**What to work on**
The answer must consist of each line below that contains the word "Сайты", copied in full.

Data extracted from a collection:
= Beginning of Section =
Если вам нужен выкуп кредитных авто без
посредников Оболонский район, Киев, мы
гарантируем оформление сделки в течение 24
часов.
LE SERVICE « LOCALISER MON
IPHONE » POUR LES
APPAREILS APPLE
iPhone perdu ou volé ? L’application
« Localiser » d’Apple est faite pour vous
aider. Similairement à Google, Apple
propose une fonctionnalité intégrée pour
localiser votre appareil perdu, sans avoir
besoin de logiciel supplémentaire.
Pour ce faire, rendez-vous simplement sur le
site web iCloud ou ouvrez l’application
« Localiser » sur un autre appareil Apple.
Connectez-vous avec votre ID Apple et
= End of Section =
= Beginning of Section =
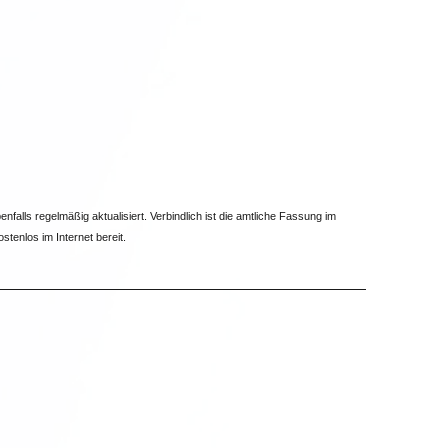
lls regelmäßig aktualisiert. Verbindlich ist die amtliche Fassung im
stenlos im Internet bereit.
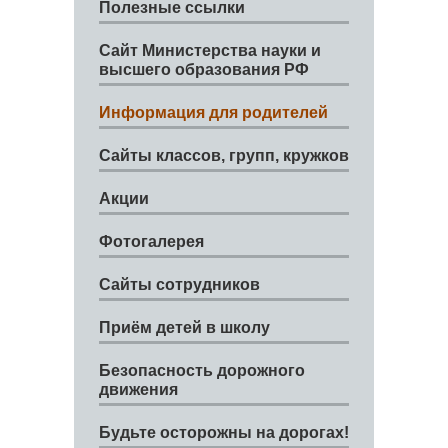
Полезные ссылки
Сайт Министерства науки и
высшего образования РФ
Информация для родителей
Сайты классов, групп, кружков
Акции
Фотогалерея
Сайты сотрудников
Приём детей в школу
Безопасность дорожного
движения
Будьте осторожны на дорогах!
= End of Section =
**Problem solution**
Сайты классов, групп, кружков
Сайты сотрудников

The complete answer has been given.